# [Aufgabe a]
Gib aus der Forendiskussion über Gentoo alles von "Ganz subjektiv würde" bis hinunter zu "KDE laden kann." wortgetreu aus.

# gentoo subjektiv langsamer, als debian, suse etc.

## amdunlock

hi,

ich habe festgestellt und auch in mehreren threads hier gelesen, dass debian oder andere distributionen subjektiv schneller seien/ sind als gentoo. weiß da jemand mehr infos, oder erfahrungen, oder eigene erkenntnisse?

ich waere sehr dankbar, olli  :Very Happy: 

----------

## Ätherischer Wanderer

Ganz subjektiv würde ich sagen: Bei mir läuft Gentoo schneller. Habe ca. 2 Jahre "Erfahrung" mit SuSE gemacht (Das meiste wird ja per Wizard konfiguriert) und beispielsweise Firefox läuft bei mir um einiges geschmeider, wenn zum Beispiel nebenbei kompiliert wird.

Kann natürlich auch sein, dass ich mir das nur einbilde ganz nach dem Motto: Selbst kompiliert => optimiert => schneller.    :Wink: 

Langsamer als SuSE ist es aber sicherlich nicht, hab gestaunt, wie schnell KDE laden kann.

----------

## Macumba

[quote="Ätherischer Wanderer"...und beispielsweise Firefox läuft bei mir um einiges geschmeider, wenn zum Beispiel nebenbei kompiliert wird.[/quote]

Naja, allzuviel ist ja bei "normaler" Anwendung unter Suse nicht zu kompilieren... (oder?)

Naja, also ich merke nicht so sehr viele Unterschiede, haber denke, auf nem AMD64 mit 2,4GHZ und 1 GB Ram kann es sich auch nur um Sekunden schnelligkeit handeln.

Aber Gentoo macht Spass...

----------

## Ätherischer Wanderer

 *Macumba wrote:*   

> 
> 
> Naja, allzuviel ist ja bei "normaler" Anwendung unter Suse nicht zu kompilieren... (oder?)
> 
> 

 

Ist kein Muss, nein, aber gibt ja nicht von jedem Paket RPMs.

Auch im unausgelasteten Zustand kommt mir Gentoo flotter vor, liegt aber wahrscheinlich auch dran, das ich bei SuSE selten wusste, wieviele Daemons etc. noch im Hintergrund tuckern, weil man ja bei der Installation nicht jedes Paket angeschaut und über seine Notwendigkeit nachgedacht hat.

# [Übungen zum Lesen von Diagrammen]
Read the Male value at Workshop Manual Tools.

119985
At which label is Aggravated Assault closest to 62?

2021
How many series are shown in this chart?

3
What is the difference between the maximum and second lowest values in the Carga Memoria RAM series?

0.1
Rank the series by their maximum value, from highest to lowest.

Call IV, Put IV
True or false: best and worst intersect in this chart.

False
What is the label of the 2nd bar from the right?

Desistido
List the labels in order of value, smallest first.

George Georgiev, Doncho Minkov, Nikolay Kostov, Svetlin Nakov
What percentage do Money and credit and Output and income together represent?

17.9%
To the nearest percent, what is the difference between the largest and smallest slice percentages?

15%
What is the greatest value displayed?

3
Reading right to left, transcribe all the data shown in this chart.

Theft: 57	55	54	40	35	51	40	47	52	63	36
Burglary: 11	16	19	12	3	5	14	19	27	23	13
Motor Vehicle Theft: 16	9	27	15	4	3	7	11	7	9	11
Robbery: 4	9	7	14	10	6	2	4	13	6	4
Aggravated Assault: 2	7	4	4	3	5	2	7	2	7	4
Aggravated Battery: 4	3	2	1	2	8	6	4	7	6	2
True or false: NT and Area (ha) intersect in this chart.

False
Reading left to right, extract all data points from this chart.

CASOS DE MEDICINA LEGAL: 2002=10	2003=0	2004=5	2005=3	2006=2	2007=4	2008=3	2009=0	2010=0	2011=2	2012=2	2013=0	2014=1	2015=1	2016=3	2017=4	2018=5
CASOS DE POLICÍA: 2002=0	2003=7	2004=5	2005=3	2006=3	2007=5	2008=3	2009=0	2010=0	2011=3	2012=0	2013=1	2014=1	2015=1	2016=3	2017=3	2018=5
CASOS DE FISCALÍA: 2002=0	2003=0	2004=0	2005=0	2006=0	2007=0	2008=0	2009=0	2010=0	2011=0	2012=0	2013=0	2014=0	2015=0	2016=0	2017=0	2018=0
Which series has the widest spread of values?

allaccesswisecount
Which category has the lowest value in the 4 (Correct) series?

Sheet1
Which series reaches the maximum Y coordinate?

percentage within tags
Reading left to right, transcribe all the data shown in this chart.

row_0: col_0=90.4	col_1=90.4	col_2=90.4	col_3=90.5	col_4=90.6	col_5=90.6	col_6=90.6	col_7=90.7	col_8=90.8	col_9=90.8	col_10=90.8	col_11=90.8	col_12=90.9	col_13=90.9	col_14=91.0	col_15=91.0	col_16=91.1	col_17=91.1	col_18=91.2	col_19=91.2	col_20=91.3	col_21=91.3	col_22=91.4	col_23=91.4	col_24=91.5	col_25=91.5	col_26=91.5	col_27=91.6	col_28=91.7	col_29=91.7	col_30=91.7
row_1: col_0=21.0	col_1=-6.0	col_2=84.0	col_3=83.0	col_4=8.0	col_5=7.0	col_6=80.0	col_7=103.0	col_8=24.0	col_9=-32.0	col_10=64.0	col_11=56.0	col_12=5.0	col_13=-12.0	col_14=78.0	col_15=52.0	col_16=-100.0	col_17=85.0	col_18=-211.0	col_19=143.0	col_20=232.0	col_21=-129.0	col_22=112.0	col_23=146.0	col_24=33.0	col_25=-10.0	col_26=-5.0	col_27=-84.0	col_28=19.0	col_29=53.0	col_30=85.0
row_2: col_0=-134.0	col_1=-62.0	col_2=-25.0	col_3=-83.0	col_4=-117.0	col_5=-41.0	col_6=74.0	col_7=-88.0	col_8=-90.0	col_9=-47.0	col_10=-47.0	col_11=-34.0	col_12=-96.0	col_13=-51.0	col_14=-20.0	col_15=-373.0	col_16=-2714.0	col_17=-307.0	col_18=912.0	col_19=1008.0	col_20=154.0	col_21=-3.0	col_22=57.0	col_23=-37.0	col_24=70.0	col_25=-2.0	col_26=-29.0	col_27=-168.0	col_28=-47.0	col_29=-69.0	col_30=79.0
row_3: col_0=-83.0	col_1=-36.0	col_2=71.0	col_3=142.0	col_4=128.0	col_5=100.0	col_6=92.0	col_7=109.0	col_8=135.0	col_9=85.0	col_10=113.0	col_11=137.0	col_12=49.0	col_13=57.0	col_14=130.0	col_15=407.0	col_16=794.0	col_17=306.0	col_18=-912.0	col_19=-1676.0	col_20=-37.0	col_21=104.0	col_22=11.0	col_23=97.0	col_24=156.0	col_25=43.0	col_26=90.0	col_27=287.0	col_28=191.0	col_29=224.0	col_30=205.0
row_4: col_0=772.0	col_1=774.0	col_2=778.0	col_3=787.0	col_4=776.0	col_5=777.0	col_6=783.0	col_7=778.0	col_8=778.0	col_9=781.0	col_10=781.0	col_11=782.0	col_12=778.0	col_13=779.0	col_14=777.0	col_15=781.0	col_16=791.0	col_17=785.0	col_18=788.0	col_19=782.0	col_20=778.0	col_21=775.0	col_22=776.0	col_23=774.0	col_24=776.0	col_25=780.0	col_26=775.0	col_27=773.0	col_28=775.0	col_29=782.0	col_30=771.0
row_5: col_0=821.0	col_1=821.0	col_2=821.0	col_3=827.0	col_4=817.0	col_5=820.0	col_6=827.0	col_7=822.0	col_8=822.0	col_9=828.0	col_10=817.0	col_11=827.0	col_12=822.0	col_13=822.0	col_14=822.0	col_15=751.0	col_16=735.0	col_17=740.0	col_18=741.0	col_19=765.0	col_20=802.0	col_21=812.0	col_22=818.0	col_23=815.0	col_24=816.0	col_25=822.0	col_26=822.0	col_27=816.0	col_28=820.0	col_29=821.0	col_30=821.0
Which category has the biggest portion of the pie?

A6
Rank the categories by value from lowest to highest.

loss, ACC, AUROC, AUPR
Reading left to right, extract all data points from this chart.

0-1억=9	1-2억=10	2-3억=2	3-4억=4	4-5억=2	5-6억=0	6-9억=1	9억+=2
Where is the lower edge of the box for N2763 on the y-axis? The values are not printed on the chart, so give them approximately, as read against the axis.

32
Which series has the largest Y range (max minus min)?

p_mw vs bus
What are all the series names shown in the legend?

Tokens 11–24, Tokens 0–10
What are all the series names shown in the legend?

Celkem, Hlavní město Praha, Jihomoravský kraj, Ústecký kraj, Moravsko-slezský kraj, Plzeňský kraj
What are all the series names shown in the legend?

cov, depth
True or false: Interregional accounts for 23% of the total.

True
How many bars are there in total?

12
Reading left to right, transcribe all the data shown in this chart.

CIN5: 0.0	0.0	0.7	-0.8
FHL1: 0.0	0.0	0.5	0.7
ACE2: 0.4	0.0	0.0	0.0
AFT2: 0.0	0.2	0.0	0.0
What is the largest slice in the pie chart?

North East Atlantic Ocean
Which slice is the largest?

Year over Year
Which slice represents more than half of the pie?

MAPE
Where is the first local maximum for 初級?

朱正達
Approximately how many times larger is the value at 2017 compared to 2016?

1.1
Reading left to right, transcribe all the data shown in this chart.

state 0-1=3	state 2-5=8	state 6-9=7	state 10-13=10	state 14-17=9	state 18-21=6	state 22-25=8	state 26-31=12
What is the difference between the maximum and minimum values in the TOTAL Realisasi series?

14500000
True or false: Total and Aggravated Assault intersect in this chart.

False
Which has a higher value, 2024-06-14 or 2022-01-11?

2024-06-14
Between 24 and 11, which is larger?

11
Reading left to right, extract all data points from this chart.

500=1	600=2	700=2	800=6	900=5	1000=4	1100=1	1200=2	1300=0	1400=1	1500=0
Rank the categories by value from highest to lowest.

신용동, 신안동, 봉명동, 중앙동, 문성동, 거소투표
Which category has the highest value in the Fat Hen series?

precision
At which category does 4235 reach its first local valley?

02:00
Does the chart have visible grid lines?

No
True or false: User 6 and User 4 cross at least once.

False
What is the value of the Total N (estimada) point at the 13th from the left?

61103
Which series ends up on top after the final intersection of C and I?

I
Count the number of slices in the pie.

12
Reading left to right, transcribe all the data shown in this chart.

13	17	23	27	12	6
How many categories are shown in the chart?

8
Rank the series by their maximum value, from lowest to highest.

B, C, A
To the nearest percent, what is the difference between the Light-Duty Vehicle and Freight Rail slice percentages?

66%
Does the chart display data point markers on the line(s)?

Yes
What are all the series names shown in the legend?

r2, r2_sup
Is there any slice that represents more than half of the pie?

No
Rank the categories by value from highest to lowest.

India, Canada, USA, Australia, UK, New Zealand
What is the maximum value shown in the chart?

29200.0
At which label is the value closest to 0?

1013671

# [Aufgabe b]
Gib aus den Zeilen, nicht aus der Forendiskussion, alles vom Anfang bis hinunter zu der Zeile mit "List the labels" unverändert zurück, diese Zeile eingeschlossen.

# [Ergebnis a]
Ganz subjektiv würde ich sagen: Bei mir läuft Gentoo schneller. Habe ca. 2 Jahre "Erfahrung" mit SuSE gemacht (Das meiste wird ja per Wizard konfiguriert) und beispielsweise Firefox läuft bei mir um einiges geschmeider, wenn zum Beispiel nebenbei kompiliert wird.

Kann natürlich auch sein, dass ich mir das nur einbilde ganz nach dem Motto: Selbst kompiliert => optimiert => schneller.    :Wink: 

Langsamer als SuSE ist es aber sicherlich nicht, hab gestaunt, wie schnell KDE laden kann.

# [Ergebnis b]
Read the Male value at Workshop Manual Tools.

119985
At which label is Aggravated Assault closest to 62?

2021
How many series are shown in this chart?

3
What is the difference between the maximum and second lowest values in the Carga Memoria RAM series?

0.1
Rank the series by their maximum value, from highest to lowest.

Call IV, Put IV
True or false: best and worst intersect in this chart.

False
What is the label of the 2nd bar from the right?

Desistido
List the labels in order of value, smallest first.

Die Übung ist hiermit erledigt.